Page-level text extractions
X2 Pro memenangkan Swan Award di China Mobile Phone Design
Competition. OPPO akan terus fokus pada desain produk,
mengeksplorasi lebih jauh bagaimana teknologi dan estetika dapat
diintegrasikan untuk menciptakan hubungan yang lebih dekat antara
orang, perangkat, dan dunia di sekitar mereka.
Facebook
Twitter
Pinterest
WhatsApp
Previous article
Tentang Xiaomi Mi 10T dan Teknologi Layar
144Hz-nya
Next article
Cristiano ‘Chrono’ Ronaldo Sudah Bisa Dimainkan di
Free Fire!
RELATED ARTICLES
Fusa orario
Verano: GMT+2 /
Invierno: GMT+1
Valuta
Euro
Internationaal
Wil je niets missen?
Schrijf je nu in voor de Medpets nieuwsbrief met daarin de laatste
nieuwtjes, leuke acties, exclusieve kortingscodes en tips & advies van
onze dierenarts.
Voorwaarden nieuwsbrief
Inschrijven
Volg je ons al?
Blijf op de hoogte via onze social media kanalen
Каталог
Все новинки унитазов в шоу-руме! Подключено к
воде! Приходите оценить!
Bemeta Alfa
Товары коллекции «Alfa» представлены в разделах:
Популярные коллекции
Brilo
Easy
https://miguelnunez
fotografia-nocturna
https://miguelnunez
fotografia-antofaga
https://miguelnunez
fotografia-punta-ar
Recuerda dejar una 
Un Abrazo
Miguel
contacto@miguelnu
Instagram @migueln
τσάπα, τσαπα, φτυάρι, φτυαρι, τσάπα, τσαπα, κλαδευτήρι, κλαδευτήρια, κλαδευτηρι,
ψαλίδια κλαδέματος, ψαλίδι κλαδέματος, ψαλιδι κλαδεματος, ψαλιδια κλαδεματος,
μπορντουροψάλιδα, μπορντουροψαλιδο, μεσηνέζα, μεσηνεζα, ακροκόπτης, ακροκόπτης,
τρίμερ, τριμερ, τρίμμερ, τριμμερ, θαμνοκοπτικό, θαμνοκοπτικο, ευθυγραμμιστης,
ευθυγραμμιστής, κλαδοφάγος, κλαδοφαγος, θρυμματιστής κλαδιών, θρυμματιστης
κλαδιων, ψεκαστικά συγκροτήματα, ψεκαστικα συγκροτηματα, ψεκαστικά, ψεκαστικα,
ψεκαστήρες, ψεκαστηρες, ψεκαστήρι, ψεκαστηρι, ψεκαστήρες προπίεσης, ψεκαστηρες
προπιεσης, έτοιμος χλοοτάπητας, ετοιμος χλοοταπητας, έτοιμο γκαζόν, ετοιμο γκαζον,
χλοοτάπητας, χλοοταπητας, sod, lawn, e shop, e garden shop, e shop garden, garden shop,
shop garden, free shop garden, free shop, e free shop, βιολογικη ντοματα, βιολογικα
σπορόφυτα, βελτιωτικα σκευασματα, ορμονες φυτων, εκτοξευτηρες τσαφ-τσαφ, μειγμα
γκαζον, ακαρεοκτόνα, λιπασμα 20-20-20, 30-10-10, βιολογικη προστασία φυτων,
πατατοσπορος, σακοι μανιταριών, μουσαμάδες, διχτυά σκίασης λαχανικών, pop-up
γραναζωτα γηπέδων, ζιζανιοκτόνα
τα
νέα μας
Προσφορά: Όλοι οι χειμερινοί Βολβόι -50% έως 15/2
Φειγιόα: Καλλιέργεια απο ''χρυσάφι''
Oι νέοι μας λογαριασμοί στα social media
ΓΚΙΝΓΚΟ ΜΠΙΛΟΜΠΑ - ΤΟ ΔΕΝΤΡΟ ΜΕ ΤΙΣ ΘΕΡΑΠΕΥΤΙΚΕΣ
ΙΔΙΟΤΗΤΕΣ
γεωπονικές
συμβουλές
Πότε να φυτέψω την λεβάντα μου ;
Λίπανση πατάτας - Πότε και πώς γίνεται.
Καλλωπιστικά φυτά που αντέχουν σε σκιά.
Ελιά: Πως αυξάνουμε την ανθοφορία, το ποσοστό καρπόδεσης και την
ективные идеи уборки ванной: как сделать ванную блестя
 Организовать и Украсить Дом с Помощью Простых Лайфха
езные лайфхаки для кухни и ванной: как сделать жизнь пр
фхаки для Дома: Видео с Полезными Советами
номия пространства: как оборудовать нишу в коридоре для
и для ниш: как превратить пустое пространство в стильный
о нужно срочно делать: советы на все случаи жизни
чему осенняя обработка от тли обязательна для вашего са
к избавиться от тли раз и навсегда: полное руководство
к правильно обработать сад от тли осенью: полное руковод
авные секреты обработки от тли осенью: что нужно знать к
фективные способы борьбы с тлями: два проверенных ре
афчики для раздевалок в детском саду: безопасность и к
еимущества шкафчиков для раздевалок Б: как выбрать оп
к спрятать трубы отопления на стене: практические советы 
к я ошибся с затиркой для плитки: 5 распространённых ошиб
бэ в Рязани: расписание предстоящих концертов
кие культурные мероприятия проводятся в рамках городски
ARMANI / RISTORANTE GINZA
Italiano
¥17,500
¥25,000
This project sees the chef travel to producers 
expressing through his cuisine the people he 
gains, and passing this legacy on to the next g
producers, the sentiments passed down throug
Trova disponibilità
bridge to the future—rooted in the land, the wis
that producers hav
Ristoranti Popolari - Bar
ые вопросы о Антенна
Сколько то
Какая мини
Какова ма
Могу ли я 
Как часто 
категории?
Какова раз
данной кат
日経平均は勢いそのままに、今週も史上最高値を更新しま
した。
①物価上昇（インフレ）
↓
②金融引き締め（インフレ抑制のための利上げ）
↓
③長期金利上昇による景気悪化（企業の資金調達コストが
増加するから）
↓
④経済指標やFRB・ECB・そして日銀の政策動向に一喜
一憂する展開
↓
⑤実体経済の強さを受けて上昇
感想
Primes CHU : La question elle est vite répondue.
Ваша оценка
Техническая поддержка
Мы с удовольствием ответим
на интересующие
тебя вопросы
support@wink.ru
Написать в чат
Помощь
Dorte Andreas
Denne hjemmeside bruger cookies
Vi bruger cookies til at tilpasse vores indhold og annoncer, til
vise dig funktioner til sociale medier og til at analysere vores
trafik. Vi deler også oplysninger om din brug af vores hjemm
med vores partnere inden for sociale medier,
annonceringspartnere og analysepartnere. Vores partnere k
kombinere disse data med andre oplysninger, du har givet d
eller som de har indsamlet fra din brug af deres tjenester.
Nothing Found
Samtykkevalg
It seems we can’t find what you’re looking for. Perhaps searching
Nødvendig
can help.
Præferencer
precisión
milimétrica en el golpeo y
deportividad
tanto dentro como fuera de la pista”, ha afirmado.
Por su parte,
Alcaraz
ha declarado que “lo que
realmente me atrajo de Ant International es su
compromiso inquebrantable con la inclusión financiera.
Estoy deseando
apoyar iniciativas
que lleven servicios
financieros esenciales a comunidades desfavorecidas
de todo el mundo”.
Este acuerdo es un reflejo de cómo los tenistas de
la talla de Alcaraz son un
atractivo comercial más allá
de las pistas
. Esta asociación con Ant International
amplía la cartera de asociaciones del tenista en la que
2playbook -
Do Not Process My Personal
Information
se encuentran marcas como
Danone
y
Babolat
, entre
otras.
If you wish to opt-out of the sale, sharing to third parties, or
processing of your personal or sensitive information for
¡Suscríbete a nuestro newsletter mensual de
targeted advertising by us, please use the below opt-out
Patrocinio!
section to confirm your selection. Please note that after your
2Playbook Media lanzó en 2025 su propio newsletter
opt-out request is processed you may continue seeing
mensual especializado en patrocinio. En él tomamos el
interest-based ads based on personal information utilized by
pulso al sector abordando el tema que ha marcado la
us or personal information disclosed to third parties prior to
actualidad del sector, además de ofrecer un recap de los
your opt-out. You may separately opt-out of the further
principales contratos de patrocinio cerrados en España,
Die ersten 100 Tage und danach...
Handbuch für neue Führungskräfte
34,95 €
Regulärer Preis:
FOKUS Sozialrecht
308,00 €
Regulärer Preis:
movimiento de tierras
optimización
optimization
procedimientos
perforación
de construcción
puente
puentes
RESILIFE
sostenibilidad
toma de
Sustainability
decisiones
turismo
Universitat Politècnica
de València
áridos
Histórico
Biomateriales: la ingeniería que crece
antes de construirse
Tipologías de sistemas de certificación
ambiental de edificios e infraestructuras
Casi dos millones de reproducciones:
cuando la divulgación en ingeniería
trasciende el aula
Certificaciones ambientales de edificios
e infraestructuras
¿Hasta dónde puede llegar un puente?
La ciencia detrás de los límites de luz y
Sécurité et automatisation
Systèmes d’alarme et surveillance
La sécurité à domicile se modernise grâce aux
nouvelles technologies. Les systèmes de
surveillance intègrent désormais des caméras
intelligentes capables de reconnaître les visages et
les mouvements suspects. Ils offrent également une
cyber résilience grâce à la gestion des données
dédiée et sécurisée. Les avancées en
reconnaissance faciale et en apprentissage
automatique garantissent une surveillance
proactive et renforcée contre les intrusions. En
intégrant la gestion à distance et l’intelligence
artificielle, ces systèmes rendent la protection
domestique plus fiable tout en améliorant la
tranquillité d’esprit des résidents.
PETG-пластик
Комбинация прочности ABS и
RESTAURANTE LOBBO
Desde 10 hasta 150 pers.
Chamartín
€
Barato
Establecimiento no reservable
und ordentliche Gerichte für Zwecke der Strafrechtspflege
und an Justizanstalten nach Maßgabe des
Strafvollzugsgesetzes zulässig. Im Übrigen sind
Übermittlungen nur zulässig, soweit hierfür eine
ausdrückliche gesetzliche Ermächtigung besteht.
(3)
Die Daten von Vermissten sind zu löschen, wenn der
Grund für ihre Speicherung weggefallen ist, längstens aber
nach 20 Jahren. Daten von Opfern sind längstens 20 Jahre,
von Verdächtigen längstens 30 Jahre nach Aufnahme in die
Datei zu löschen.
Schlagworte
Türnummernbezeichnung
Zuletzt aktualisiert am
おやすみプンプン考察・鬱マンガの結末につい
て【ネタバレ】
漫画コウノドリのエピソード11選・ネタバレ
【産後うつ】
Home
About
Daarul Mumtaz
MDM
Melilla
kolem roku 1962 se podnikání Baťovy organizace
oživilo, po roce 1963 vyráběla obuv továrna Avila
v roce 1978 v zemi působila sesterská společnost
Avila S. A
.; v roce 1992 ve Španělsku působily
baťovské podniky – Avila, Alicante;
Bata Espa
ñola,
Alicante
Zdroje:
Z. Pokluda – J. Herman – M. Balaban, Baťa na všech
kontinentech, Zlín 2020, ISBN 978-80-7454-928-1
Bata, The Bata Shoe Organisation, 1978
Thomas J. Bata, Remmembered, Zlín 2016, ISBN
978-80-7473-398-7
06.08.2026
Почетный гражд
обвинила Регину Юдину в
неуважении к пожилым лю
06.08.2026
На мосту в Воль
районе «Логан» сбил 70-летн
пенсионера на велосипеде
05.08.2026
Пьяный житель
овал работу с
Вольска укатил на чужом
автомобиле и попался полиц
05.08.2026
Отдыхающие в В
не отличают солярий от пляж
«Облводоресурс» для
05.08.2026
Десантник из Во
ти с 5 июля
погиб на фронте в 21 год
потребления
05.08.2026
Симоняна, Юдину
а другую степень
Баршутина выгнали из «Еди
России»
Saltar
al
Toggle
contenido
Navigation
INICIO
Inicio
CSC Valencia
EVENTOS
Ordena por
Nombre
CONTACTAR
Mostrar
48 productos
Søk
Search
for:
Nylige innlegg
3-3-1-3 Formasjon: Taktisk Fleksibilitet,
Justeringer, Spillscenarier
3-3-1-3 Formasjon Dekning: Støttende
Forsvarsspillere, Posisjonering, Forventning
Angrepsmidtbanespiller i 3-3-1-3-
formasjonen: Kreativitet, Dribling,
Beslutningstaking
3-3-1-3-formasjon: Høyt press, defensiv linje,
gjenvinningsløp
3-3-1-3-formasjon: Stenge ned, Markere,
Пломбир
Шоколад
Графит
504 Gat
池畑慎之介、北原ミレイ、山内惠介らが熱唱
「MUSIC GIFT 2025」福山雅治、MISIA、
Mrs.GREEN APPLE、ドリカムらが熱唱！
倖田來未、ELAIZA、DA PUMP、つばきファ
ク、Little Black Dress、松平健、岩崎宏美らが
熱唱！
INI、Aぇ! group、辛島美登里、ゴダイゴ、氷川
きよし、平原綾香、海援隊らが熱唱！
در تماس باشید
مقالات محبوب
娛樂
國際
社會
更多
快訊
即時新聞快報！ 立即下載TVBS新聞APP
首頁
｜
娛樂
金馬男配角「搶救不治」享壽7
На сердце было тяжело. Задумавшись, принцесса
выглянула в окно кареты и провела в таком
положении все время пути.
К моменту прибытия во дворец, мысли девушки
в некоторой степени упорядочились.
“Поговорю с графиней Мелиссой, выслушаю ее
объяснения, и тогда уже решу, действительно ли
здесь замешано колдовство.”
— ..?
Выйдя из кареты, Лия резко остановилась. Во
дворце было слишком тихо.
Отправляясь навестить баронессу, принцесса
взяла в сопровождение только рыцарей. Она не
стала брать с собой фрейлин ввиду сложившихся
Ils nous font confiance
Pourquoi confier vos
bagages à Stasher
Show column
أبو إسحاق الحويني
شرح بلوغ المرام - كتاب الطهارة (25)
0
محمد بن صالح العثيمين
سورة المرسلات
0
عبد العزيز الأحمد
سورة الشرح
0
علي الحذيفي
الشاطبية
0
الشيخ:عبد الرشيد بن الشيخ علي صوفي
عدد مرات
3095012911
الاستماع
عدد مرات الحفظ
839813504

● **Goal of the exercise**
Search the data above for the word "Bata" and show every line that has it.

● **Solved exercise**
Bata Espa
Bata, The Bata Shoe Organisation, 1978
Thomas J. Bata, Remmembered, Zlín 2016, ISBN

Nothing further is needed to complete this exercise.